“We need not be paranoid about a second wave,” the minister told ET in an interview, sounding confident about the government’s preparedness to deal with another round of outbreak. Even if such a wave were to erupt, its severity will be less, he said, citing studies and the global experience.
“We know the exact treatment protocol, and have increased testing capacity to do more than two lakh tests a day,” said Sudhakar, who got a promotion at the peak of the pandemic with the health portfolio, too, assigned to him. “Our technical advisory committee has predicted a second wave in January-February.”
Private hospitals, which have been freed of a bed-quota system, however, have offered to support if infection numbers were to spike suddenly, and beds in government hospitals are not sufficient, Sudhakar said.
He scotched speculations of a night curfew to rid Karnataka of the infection swiftly. “We shouldn’t be talking about such restrictions when the Covid curve is flattening.” Any new restriction, the minister said, would depend on how the infection will play out in the coming weeks.
“The pandemic is under control. From almost 19% positivity rate a couple of months back, it has dropped to less than 1.2%. The testing numbers during this period, however, have gone up to as much as 1.2 lakh a day,” Sudhakar said. “Even the case fatality ratio ( the number of deaths per 100 infected persons) has declined.”
TECH AT WORK
The health department, the minister said, has developed a robust database after conducting a statewide survey, capturing the age and health profile of family members. “We have the data of persons with comorbidity, frontline workers, senior citizens, vulnerable groups, etc. We will make use of the technology in storing, distributing and finally vaccinating people.”
Karnataka is working on a comprehensive digital health registry with the health status of every citizen. The minister acknowledged it is a gargantuan task as they have to capture details of six crore plus people, but they have embarked on it nevertheless, and update it every year. “We will start the pilot in Chikkaballapura. This will help the government how to deploy funds based on the health profile of a certain region. This data can be a useful reference material for other departments as well.”
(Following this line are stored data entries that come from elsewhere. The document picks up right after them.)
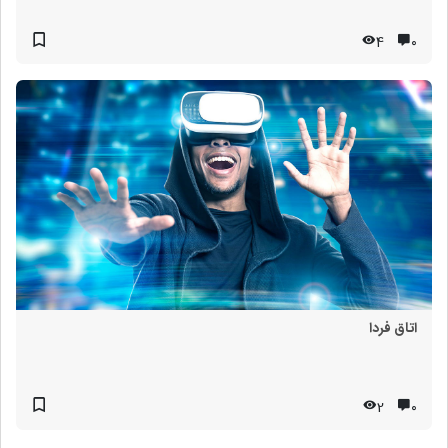
4
۰
اتاق فردا
2
۰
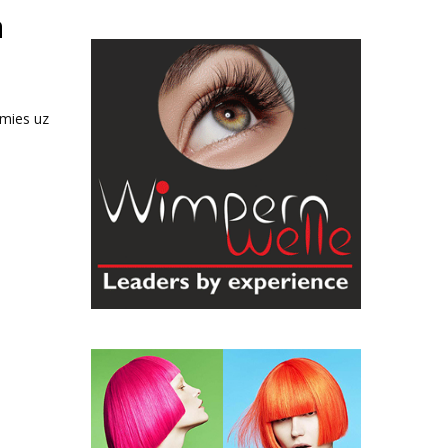
ā
imies uz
The minister added: “It will be like a health census of the state. I want to finish it in 1-1.5 years. We are engaging external consultants who have handled similar projects in other countries.”
On reopening of schools for in-person learning, Sudhakar said they are in favour of a graded reopening. “Higher education classes have started, and the government will slowly open junior classes, going by the data on infection among students.”